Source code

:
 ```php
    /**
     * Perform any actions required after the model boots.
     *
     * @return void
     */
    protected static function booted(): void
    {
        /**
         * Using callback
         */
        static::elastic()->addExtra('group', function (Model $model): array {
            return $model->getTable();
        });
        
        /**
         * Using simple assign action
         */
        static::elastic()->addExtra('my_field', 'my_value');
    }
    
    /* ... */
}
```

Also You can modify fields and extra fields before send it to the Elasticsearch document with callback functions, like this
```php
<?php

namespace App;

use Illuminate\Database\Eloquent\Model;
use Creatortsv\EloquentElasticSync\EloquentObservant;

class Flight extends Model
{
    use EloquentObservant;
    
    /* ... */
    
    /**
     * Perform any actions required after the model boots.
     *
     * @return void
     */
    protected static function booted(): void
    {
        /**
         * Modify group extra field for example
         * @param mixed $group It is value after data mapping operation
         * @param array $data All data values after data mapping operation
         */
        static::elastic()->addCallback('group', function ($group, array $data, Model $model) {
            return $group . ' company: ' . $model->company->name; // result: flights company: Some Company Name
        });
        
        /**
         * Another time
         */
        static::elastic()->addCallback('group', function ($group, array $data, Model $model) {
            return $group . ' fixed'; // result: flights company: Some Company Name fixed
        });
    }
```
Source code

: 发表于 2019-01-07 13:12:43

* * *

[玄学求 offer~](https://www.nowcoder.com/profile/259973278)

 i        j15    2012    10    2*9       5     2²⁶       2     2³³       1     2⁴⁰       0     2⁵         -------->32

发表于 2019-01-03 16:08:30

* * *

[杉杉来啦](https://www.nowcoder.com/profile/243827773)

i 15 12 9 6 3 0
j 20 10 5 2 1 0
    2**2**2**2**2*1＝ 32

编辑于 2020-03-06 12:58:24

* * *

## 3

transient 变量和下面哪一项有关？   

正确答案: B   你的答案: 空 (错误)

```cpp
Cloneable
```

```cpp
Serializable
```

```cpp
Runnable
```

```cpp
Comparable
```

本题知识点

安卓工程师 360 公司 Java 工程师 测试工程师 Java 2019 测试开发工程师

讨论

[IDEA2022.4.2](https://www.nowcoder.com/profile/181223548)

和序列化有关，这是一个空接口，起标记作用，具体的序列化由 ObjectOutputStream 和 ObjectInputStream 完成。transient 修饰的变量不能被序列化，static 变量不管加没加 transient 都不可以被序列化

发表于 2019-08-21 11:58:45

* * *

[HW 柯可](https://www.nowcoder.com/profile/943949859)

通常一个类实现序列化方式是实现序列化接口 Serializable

> _DESCRIPTION OF THE TASK_: Count each line above where the string "Company" occurs. Give the number only.

> _RESPONSE_: 2